Republican vice presidential nominee Rep. Paul Ryan (R-Wis.) appealed to conservatives’ disapproval of President Obama’s healthcare law during a speech Friday in Washington, D.C.
Adressing the annual Values Voter Summit, hosted by the ultra-conservative Family Research Council, Ryan took aim at the law’s contraception mandate, which has riled religious conservatives for months. Ryan accused Obama and congressional Democrats of ignoring the “religious liberty” of Americans in order to ensure widespread access to birth control.
“In the president’s telling, government is a big, benevolent presence – gently guiding our steps at every turn,” Ryan said. “In reality, when government enters the picture, private institutions are so often brushed aside with suspicion or even contempt. This is what happened to the Catholic Church and Catholic Charities this past January, when the new mandates of Obamacare started coming. Never mind your own conscience, they were basically told. From now on, you’re going to do things the government’s way.
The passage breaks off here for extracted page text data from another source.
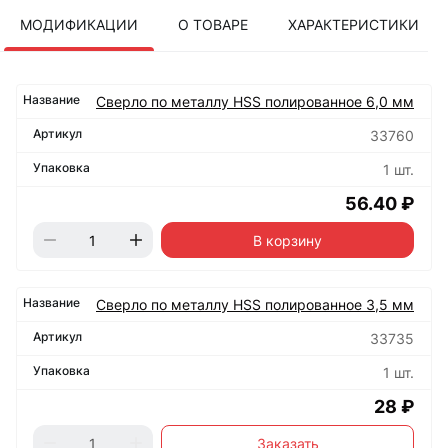
МОДИФИКАЦИИ
О ТОВАРЕ
ХАРАКТЕРИСТИКИ
Сверло по металлу HSS полированное 6,0 мм
33760
1 шт.
56.40 ₽
В корзину
Сверло по металлу HSS полированное 3,5 мм
33735
1 шт.
28 ₽
Заказать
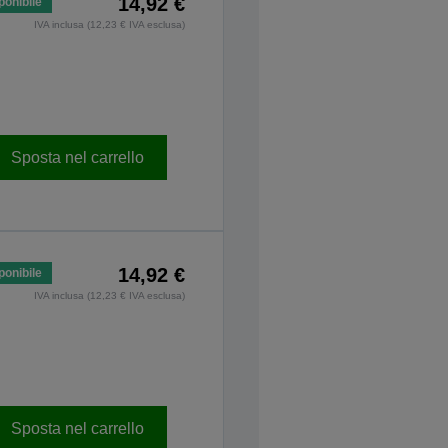
14,92 €
ponibile
IVA inclusa (12,23 € IVA esclusa)
Sposta nel carrello
14,92 €
ponibile
IVA inclusa (12,23 € IVA esclusa)
Sposta nel carrello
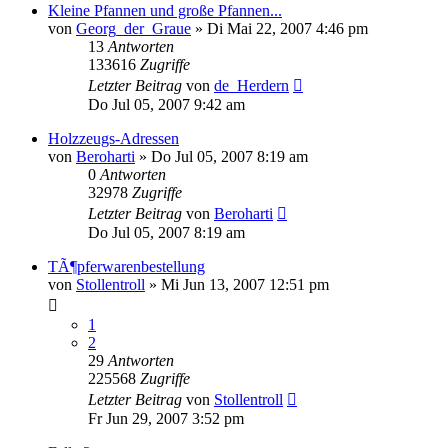
Kleine Pfannen und große Pfannen...
von
Georg_der_Graue
»
Di Mai 22, 2007 4:46 pm
13
Antworten
133616
Zugriffe
Letzter Beitrag
von
de_Herdern
Do Jul 05, 2007 9:42 am
Holzzeugs-Adressen
von
Beroharti
»
Do Jul 05, 2007 8:19 am
0
Antworten
32978
Zugriffe
Letzter Beitrag
von
Beroharti
Do Jul 05, 2007 8:19 am
TÃ¶pferwarenbestellung
von
Stollentroll
»
Mi Jun 13, 2007 12:51 pm
1
2
29
Antworten
225568
Zugriffe
Letzter Beitrag
von
Stollentroll
Fr Jun 29, 2007 3:52 pm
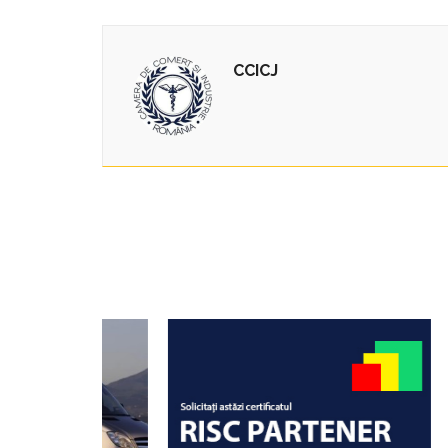
CCICJ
“Ladies and gentlemen, you would be hard pressed to find another group in America that does more to serve the health of women and their babies than the Catholic Church and Catholic Charities. And now, suddenly, we have Obamacare bureaucrats presuming to dictate how they will do it. As Governor Romney has said, this mandate is not a threat and insult to one religious group – it is a threat and insult to every religious group. He and I are honored to stand with you – people of faith and concerned citizens – in defense of religious liberty.”
Ryan later stated that “the Obama-Biden ticket stands for an absolute, unqualified right to abortion.”
The Obama administration has said that religious groups — schools, organizations, etc — will not be forced to provide free contraception within the health plans they offer if they do not wish to do so. Nonetheless, critics have pushed the administration to go further toward making that point clear.
Ryan also tore into Obama’s handling of the Islamic uprisings this week in the Middle East, accusing the president of failing to lead.
“In the days ahead, and in the years ahead, American foreign policy needs moral clarity and firmness of purpose,” he said. “Only by the confident exercise of American influence are evil and violence overcome. That is how we keep problems abroad from becoming crises. That is what keeps the peace. And that is what we will have in a Romney-Ryan administration.”